In the 1970s, however, MEK was responsible for the death of three American officers and three civilian contractors in Iran. The group also voiced significant support for Iran’s taking of hostages during the Iranian hostage crisis, and some reports indicate that members of the group celebrated the 9/11 attacks, though the organization publicly condemned the attacks.
MEK has conducted a number of other terrorist attacks as well, but most have been excused because they were directed against the Iranian government. In 1981, MEK bombed the headquarters of the Islamic Republic Party, killing approximately 70 officials. The organization has also taken credit for dozens of Iranian civilian and military attacks between the years 1998 and 2001.
Still, the United States has reportedly supported the organization. In a 2008 New Yorker article entitled “Preparing the Battlefield,” Seymour Hersh revealed,
“The M.E.K. has been on the State Department’s terrorist list for more than a decade, yet in recent years the group has received arms and intelligence, directly or indirectly, from the United States. Some of the newly authorized covert funds, the Pentagon consultant told me, may well end up in M.E.K. coffers. “The new task force will work with the M.E.K. The Administration is desperate for results.” He added, “The M.E.K. has no C.P.A. auditing the books, and its leaders are thought to have been lining their pockets for years. If people only knew what the M.E.K. is getting, and how much is going to its bank accounts — and yet it is almost useless for the purposes the Administration intends.”
Hersh also appeared on National Public Radio and indicated that the United States had trained a number of MEK members.
There has been an effort in the United States to remove MEK from the list of terrorist organizations, presumably so that the federal government could provide even more funding to the group.
For some, information such as this is enough to convince them that the entire war on terror is fraudulent and should be approached with skepticism.
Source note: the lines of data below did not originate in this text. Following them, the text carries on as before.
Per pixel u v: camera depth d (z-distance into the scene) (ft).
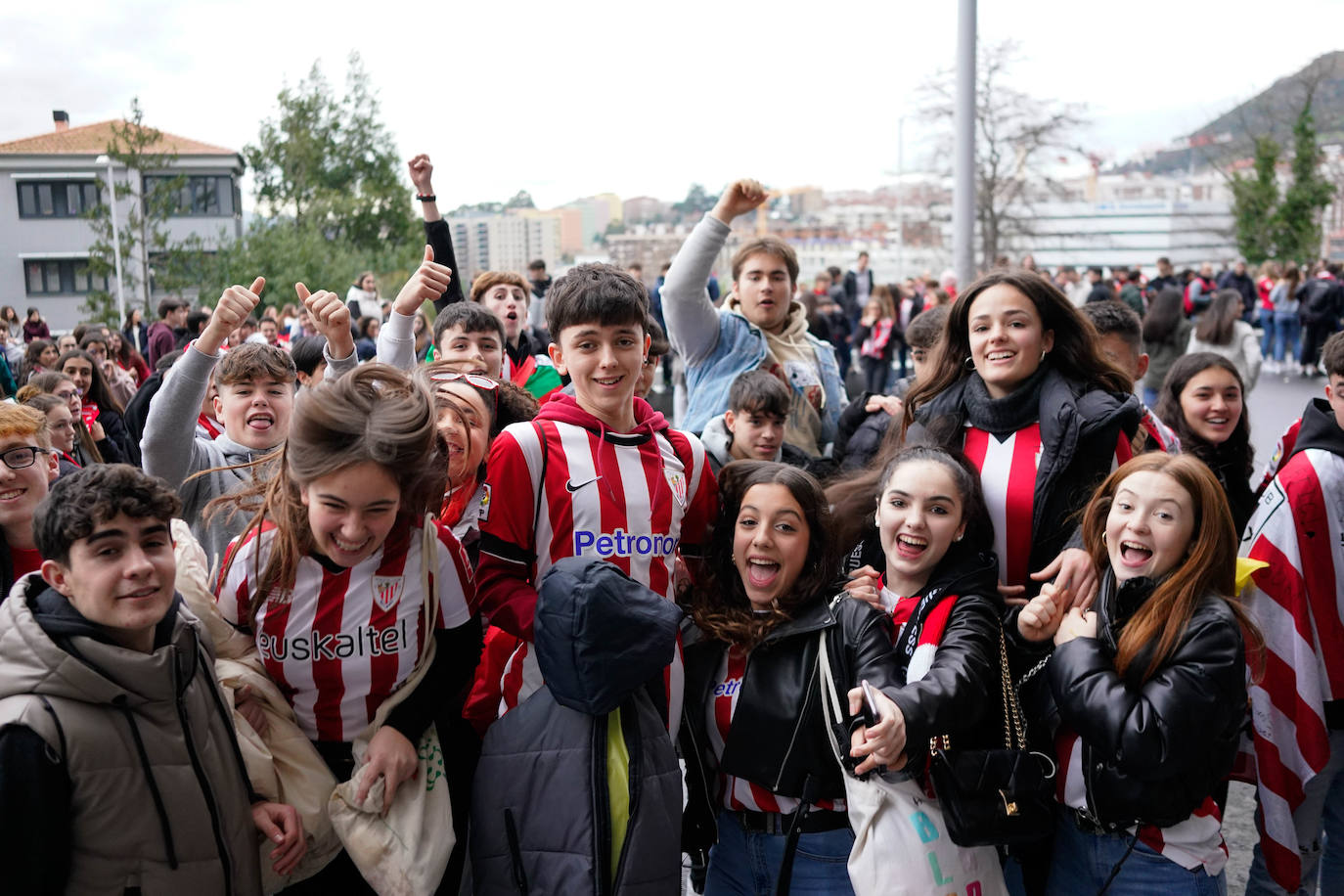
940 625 8.37
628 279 8.68
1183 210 322.55
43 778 6.22
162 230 172.76
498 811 7.61
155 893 6.65
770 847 8.30
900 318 56.18
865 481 9.77
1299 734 9.80
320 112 183.01
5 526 9.19
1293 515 9.95
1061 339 9.75
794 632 8.23
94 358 22.29
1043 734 8.42
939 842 7.67
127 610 6.46
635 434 8.73
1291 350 65.31
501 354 14.55
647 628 7.33
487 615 8.34
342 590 7.75
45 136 174.81
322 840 7.68
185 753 6.75
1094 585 8.39
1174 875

One popular blog wrote of the war on terror:
From the beginning, even for those wanting to believe the fairy tale that 9/11 was carried out by cave dwellers carrying box cutters directed by Osama Bin Laden, who by all accounts was dying or already dead from kidney failure in 2001 — "unfortunate blunders" in US foreign policy can still be blamed for the creation and perpetuation of the ubiquitous, unceasing terror organization known as Al Qaeda. However, in light of recent events in Libya, Syria, Iran, and Algeria, there is exposed a truth, many have known for over 10 years, and many more are catching onto now — that the "War on Terror" is an absolute fraud, started, fueled and simultaneously fought against by the same handful of corporate-financier interests for the sole purpose of spreading Wall Street and London's hegemony across the globe.
According to Iran’s president Mahmoud Ahmadinejad, it is this type of fraud that has led the U.S. government to accuse Iran of the plot to assassinate the Saudi ambassador. Comparing it to assertions that Iraq maintained weapons of mass destruction, Ahmadinejad said that the U.S. simply “fabricated a bunch of papers” to support its claims at the time. “Is that a difficult thing to do?” he asked.